Like previous car safety laws, car manufacturers didn't institute the latest car safety innovations until they were mandated by law to do so, which is why the rearview camera law is important. For example, only a few cars had an interior trunk release mechanism or safer power windows until laws went into effect to reduce the number of accidents and tragedies in and around cars.

Child Safety Laws

Although they don't get as much attention, there are plenty of other child safety laws that could protect our kids and reduce the high number of accidents and tragedies that we, unfortunately, hear about all too often.

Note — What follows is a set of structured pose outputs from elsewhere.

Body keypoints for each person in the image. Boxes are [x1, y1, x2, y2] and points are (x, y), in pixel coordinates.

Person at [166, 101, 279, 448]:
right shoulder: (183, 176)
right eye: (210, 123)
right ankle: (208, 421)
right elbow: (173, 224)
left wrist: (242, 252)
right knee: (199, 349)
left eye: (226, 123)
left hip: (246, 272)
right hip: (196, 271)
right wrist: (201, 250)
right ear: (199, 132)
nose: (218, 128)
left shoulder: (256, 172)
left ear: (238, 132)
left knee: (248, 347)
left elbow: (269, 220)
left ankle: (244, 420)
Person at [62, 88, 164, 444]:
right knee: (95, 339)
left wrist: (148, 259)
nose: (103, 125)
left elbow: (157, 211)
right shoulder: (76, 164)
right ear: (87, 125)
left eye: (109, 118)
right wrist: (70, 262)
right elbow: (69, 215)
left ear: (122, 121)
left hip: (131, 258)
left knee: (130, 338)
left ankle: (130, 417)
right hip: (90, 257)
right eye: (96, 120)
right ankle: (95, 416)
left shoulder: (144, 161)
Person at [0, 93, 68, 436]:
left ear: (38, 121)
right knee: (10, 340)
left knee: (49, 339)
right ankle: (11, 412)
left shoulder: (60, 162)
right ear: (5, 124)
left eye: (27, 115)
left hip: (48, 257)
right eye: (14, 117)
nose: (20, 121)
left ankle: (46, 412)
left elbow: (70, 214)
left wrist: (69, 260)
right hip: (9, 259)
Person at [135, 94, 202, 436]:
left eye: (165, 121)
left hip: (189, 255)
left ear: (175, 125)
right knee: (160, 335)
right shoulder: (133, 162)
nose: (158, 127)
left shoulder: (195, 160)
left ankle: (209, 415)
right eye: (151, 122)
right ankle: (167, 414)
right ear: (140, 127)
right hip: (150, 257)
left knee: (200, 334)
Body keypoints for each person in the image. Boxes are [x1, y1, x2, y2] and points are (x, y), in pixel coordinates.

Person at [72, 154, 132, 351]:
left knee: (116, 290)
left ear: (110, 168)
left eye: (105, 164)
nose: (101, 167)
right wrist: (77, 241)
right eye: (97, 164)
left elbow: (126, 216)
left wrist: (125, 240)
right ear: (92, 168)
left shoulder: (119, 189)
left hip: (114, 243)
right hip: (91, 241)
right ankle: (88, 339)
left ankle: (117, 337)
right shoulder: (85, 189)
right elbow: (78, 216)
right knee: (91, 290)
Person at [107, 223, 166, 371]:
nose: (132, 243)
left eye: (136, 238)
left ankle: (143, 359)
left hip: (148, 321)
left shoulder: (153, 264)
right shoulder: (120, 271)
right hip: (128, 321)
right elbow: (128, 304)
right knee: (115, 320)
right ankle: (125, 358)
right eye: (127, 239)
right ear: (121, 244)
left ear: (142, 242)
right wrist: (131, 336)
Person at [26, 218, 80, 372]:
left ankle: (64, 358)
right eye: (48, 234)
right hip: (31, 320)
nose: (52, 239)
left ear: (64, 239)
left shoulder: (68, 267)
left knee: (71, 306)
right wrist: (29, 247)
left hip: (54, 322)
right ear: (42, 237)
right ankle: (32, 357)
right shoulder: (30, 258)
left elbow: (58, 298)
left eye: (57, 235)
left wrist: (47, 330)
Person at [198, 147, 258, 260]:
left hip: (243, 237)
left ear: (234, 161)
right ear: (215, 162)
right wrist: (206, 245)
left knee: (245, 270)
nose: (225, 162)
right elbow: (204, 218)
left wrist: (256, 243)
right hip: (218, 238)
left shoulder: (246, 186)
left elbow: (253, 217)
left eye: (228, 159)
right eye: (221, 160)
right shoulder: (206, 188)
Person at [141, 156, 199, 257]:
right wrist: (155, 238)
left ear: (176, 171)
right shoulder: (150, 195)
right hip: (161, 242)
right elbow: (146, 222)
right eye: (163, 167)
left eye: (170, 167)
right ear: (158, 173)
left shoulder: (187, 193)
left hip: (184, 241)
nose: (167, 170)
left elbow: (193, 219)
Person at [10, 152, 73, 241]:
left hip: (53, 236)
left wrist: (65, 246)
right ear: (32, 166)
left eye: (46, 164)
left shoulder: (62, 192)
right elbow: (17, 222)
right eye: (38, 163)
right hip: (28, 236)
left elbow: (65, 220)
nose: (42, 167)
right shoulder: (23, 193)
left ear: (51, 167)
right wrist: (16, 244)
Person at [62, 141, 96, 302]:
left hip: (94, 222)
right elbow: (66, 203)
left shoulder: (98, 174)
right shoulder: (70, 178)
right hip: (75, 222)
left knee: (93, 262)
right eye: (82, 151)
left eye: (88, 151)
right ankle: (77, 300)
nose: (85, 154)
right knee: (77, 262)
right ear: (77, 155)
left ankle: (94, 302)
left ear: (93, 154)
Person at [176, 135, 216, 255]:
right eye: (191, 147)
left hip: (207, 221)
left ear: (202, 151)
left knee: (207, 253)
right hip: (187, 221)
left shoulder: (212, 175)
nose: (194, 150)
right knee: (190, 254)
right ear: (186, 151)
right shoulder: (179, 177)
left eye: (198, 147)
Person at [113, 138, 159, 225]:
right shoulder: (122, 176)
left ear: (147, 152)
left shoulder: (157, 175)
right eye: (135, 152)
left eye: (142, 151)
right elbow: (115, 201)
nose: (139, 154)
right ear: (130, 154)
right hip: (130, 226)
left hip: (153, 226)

Some of these child safety laws, which are far from uniform from state to state, include:

  • Anti-Bullying Laws: All states have some form of anti-bullying laws. The best anti-bullying laws, like those enacted in Delaware and Massachusetts, have clauses for counseling and cyberbullying.
  • ATV Safety Laws: Although nearly all states have some type of ATV safety laws, none go as far as the ATV safety recommendations of the American Academy of Pediatrics. The AAP supports laws that "prohibit the use of ATVs, on- or off-road, by children and adolescents younger than 16 years."
  • Bicycle Helmet Laws: Fewer than half of states require bicycle helmet laws for young riders.
  • Carbon Monoxide Detectors: While about half of states have laws requiring the installation of carbon monoxide detectors in certain buildings, that hardly means that even all of the people in those states are protected from carbon monoxide, as many laws just apply to new residential construction. Stronger laws apply to all rental buildings and even older houses, with a penalty being applied if they are sold or transferred to another person and aren't in compliance with the law.
  • Fireworks: Most states allow some or all fireworks.Keep in mind that local fireworks laws might also place other restrictions on the use of fireworks where you live and that the American Academy of Pediatrics is against the use of personal fireworks and instead encourages parents to take their kids to a professional fireworks show instead.
  • Gun Safety Laws (Child Access Prevention and Safe Storage Laws): More than half of states do have state gun laws that hold firearm owners responsible if children get access to unsecured guns. It would help if every state was on board.
  • Reporting Child Abuse: While all states have mandatory reporting laws for child abuse and neglect, those state laws do vary on who is required to make those reports and to whom they are supposed to report the abuse. Fewer than half of states require all people to report abuse, while in other states only people in certain professions, such as social workers, teachers, physicians, and child care workers, must report abuse.
  • Safe Haven Laws: All 50 states now have Safe Haven Laws, with Nebraska being the last state to enact their law, which allows a parent of an unwanted newborn to leave the baby with a safe haven provider without any consequences as long as the baby has not been abused or neglected. The laws vary in how old the baby may be (three to 30 days), who may leave the baby, and where the baby may be left (hospital versus police, fire stations, a church, etc).
  • Swimming Pool Fence Laws: The U.S. Consumer Product Safety Commission (CPSC) provides a handbook with guidelines for pool barriers designed to prevent kids from getting into pools and spas, and the Virginia Graeme Baker Pool and Spa Safety Act of 2008 provided grants to encourage state pool safety laws to be enacted, but few states have comprehensive laws that require pool fences.
  • Water Safety:A number of states do require that children wear a Coast Guard-approved personal flotation device on boats and personal watercraft.

A Word From Verywell

Although you can work to improve the child safety laws in your state, you can also follow the best safety guidelines instead of the minimum standards. Put a fence around your backyard pool, lock up your guns securely, and install a carbon monoxide detector in your home, even if state laws don't require you to do so.